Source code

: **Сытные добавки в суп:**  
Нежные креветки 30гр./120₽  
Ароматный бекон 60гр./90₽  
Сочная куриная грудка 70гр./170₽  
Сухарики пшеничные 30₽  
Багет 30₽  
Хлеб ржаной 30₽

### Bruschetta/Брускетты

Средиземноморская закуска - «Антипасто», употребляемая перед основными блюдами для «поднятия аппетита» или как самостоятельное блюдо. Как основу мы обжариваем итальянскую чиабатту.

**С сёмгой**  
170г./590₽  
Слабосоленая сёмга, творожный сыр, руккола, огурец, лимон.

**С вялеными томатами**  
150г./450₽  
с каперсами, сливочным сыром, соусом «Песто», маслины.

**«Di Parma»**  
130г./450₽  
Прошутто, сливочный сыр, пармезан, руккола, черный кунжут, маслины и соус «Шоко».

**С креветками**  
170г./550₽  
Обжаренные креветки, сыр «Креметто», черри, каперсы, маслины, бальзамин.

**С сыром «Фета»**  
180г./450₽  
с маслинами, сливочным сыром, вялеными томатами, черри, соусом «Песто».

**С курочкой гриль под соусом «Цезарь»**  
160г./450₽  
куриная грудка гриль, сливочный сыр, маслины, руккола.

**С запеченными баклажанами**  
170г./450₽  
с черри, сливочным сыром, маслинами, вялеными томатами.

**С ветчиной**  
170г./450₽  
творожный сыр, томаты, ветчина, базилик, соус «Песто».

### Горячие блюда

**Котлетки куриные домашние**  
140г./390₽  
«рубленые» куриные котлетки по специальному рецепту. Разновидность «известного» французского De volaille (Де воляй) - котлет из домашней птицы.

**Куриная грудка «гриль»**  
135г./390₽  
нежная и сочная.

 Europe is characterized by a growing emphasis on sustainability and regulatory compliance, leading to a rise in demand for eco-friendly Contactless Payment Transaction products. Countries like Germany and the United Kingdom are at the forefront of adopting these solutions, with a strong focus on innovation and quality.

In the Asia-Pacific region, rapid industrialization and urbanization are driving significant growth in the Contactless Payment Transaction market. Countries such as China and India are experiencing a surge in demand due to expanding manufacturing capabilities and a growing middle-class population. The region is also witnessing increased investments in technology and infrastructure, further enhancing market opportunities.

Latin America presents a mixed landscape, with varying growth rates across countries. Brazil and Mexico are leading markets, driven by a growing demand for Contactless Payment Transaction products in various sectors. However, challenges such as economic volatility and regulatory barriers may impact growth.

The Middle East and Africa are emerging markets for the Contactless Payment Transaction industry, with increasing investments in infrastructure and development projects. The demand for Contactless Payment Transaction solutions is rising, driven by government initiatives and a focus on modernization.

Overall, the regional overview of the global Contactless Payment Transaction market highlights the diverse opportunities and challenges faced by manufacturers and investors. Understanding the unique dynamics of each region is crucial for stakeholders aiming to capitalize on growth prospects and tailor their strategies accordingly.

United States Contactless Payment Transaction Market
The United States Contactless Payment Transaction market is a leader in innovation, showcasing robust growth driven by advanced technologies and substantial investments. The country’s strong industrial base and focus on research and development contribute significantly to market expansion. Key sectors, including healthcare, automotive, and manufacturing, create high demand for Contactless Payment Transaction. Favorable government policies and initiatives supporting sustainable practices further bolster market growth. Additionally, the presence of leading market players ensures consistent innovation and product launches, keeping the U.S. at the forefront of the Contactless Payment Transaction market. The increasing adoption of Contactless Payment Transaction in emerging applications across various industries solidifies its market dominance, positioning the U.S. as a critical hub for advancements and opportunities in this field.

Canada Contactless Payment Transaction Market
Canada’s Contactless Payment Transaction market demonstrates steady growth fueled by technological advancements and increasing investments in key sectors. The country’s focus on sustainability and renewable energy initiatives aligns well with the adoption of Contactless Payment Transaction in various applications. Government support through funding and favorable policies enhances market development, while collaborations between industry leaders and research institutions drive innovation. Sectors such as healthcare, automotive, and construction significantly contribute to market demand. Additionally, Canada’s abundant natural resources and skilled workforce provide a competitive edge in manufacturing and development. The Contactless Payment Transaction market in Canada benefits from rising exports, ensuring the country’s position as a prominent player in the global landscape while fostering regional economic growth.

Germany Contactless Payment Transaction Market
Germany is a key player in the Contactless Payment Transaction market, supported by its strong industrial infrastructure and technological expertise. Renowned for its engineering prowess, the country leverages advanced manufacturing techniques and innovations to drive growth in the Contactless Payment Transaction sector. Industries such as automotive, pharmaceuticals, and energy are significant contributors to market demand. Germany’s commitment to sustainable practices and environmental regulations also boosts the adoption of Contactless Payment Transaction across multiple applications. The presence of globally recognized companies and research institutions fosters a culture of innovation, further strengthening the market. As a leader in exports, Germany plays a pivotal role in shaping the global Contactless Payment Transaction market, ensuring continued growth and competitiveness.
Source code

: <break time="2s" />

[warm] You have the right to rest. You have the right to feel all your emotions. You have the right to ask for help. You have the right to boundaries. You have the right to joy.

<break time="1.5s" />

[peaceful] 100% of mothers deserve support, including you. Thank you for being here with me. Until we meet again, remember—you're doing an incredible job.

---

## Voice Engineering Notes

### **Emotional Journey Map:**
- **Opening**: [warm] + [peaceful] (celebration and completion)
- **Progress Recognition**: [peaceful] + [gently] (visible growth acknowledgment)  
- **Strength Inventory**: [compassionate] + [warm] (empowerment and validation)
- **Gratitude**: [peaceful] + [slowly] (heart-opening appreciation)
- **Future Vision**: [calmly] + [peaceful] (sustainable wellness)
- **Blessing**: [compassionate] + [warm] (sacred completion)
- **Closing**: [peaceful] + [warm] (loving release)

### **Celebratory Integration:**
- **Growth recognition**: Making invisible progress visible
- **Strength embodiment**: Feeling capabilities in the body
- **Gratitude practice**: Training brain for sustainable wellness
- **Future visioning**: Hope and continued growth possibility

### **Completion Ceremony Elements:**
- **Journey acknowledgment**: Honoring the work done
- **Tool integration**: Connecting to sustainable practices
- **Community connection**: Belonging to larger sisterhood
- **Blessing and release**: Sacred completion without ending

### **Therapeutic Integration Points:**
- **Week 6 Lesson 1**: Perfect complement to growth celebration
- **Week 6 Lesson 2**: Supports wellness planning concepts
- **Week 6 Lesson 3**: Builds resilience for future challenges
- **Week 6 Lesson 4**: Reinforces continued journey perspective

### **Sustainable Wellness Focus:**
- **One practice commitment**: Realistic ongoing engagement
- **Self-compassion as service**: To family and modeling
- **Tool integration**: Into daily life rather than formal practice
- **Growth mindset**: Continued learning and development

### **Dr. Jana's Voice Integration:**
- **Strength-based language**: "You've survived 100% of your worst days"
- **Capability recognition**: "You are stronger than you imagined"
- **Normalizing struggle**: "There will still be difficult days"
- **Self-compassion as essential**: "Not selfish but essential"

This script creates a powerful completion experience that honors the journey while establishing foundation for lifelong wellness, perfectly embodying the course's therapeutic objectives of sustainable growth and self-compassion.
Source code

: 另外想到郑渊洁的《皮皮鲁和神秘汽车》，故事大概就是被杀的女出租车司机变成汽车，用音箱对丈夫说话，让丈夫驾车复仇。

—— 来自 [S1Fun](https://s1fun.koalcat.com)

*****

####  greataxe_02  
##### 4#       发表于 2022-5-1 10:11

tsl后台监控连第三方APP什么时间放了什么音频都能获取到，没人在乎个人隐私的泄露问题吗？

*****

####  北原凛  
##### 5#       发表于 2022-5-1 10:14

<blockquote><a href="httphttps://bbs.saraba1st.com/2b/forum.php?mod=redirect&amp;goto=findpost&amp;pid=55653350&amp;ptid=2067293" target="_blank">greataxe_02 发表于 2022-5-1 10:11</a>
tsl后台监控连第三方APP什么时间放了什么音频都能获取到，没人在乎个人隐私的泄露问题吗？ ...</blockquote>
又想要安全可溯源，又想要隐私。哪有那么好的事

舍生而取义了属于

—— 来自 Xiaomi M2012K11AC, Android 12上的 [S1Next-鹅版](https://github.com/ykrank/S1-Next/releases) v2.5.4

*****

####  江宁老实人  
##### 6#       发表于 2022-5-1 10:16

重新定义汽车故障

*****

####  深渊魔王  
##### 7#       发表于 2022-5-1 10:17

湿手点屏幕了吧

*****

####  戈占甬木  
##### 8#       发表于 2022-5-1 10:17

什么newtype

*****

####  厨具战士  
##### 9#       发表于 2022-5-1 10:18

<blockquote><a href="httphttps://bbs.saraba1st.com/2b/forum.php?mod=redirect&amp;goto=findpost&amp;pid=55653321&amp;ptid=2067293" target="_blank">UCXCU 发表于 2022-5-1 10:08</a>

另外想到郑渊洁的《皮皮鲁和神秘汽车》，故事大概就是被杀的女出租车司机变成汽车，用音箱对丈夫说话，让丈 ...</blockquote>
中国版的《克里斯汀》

########################################

_Directions:_ Quote, with nothing altered, all lines from the start of the entries to the line that carries "обжариваем итальянскую чиабатту.", inclusive.

_Reply:_
Source code

: **Сытные добавки в суп:**  
Нежные креветки 30гр./120₽  
Ароматный бекон 60гр./90₽  
Сочная куриная грудка 70гр./170₽  
Сухарики пшеничные 30₽  
Багет 30₽  
Хлеб ржаной 30₽

### Bruschetta/Брускетты

Средиземноморская закуска - «Антипасто», употребляемая перед основными блюдами для «поднятия аппетита» или как самостоятельное блюдо. Как основу мы обжариваем итальянскую чиабатту.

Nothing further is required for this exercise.